Estratto del documento:
########################################

C’è un dovere di testimonianza civile al quale nessuno ha il diritto di sottrarsi eludendolo con parole più o meno altisonanti. I colleghi che collaborarono con Pippo Fava in quella avventura di impegno sociale che fu “I Siciliani” si trovano oggi chiamati a rispondere con i loro beni personali alle conseguenze di una sentenza della magistratura. Il Consiglio nazionale dell’Ordine dei giornalisti è consapevole che quegli impegni vanno onorati, anche per rispettare la memoria di Pippo Fava. Ma è altrettanto consapevole che sarebbe sommamente ingiusto che siano costretti a farlo quanti collaborarono con il collega assassinato dalla mafia il 5 gennaio 1984, spesso ricevendo la sola – gratificante – ricompensa di aver adempiuto ad un dovere sociale. Pippo Fava scriveva: “Io ho un concetto etico del giornalismo. Un giornalismo fatto di verità impedisce molte corruzioni, frena la violenza e la criminalità, impone ai politici il buon governo. Un giornalista incapace, per vigliaccheria o per calcolo, si porta sulla coscienza tutti i dolori umani che avrebbe potuto evitare e le sofferenze, le sopraffazioni, le corruzioni e le violenze che non è mai stato capace di combattere”. Il Consiglio nazionale invita tutti i colleghi a rispondere con generosità all’appello che è condiviso, tra altri, dall’Ordine dei giornalisti, dalla Fnsi, da Libera e dalle principali associazioni di impegno civile. E’ un modo per onorare la memoria di Pippo Fava e per testimoniare gratitudine ai colleghi protagonisti di quella stagione.

########################################

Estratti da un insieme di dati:
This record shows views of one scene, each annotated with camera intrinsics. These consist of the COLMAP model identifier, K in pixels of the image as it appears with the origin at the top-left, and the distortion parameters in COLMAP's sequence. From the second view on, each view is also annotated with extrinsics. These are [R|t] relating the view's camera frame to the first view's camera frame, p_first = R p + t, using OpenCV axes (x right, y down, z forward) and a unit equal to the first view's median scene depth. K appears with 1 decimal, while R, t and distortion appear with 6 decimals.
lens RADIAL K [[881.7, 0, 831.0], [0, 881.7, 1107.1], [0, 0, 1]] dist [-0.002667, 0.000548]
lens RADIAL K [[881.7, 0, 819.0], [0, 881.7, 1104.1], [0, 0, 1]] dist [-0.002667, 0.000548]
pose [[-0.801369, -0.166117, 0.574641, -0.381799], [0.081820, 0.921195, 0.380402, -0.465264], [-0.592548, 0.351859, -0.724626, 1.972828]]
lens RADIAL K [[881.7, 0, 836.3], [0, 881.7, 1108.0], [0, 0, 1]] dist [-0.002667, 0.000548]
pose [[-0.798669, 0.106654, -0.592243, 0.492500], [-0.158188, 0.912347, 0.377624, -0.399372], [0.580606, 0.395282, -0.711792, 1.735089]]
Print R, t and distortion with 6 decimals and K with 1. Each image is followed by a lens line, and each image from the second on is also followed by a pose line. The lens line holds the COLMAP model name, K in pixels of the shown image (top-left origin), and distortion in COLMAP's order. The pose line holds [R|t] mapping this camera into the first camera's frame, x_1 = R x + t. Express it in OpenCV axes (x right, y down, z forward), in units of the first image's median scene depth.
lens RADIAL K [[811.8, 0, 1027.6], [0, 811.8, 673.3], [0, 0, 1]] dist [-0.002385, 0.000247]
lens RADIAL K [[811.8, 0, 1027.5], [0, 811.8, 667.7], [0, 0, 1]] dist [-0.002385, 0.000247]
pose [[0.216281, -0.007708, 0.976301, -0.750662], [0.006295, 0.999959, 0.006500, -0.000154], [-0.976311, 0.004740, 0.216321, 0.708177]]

########################################

Consegna 1:
Secondo il testo sull'appello per i colleghi di Pippo Fava, in che data Pippo Fava fu assassinato dalla mafia?
Consegna 2:
Per favore, prosegui il testo sull'appello per i colleghi di Pippo Fava dopo la sua ultima frase.
Le righe provengono da un'altra fonte.

Risposta all'esercizio 1:
Il 5 gennaio 1984.

Risposta all'esercizio 2:
Sottoscrizione Fondazione Giuseppe Fava
Dopo l’assassinio mafioso di Giuseppe Fava, il 5 gennaio 1984, i redattori de I Siciliani scelsero di non sbandarsi, di tenere aperto il giornale e di portare avanti per molti anni la cooperativa giornalistica fondata dal loro direttore, affrontando un tempo di sacrifici durissimi in nome della lotta alla mafia e della libera informazione. Anni di rischi personali, di stipendi (mai) pagati, di concreta solitudine istituzionale (non una pagina di pubblicità per cinque anni!). Oggi, a un quarto di secolo dalla morte di Fava, alcuni di loro rischiano di perdere le loro case per il puntiglio di una sentenza di fallimento che si presenta – venticinque anni dopo – a reclamare il dovuto sui poveri debiti della cooperativa. Il precetto di pignoramento è stato già notificato, senza curarsi d’attendere nemmeno la sentenza d’appello. Per paradosso, il creditore principale, l’Ircac, è un ente regionale “in sonno” da anni. E’ chiaro che non si tratta di vicende personali: la redazione de I Siciliani in quegli anni rappresentò molto di più che se stessa, in un contesto estremamente difficile e rischioso. Da soli, quei giovani giornalisti diedero voce udibile e forte alla Sicilia onesta, alle decine di migliaia di siciliani che non si rassegnavano a convivere con la mafia. Il loro torto fu quello di non dar spazio al dolore per la morte del direttore, di non chiudere il giornale, di non accettare facili e comodi ripieghi professionali ma di andare avanti. Quel torto di coerenza, per il tribunale fallimentare vale oggi quasi centomila euro, tra interessi, more e spese. Centomila euro che la giustizia catanese, con imbarazzante ostinazione, pretende adesso di incassare per mano degli ufficiali giudiziari. Ci saranno momenti e luoghi per approfondire questa vicenda, per scrutarne ragioni e meccanismi che a noi sfuggono. Adesso c’è da salvare le nostre case: già pignorate. Una di queste, per la cronaca, è quella in cui nacque Giuseppe Fava e che adesso, ereditata dai figli, è già finita sotto i sigilli. Un modo per affiancare al prezzo della morte anche quello della beffa. La Fondazione Giuseppe Fava ha aperto un conto corrente e una sottoscrizione: vi chiediamo di darci il vostro contribuito e di far girare questa richiesta. Altrimenti sarà un’altra malinconica vittoria della mafia su chi i mafiosi e i loro amici ha continuato a combatterli per un quarto di secolo”.
C.c. della "Fondazione Giuseppe Fava"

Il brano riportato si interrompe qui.